Text-based hardware design files:

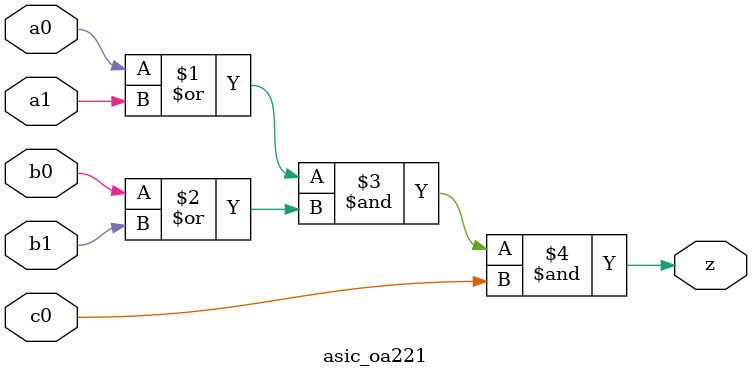
<source format=v>


module asic_oa221 #(parameter PROP = "DEFAULT")   (
    input  a0,
    input  a1,
    input  b0,
    input  b1,
    input  c0,
    output z
    );

   assign z = (a0 | a1) & (b0 | b1) & (c0);

endmodule

</source>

● Work to complete: A word-for-word copy of all the records above is required, with the pictures left out.

● Exercise solution:
<source format=v>


module asic_oa221 #(parameter PROP = "DEFAULT")   (
    input  a0,
    input  a1,
    input  b0,
    input  b1,
    input  c0,
    output z
    );

   assign z = (a0 | a1) & (b0 | b1) & (c0);

endmodule

</source>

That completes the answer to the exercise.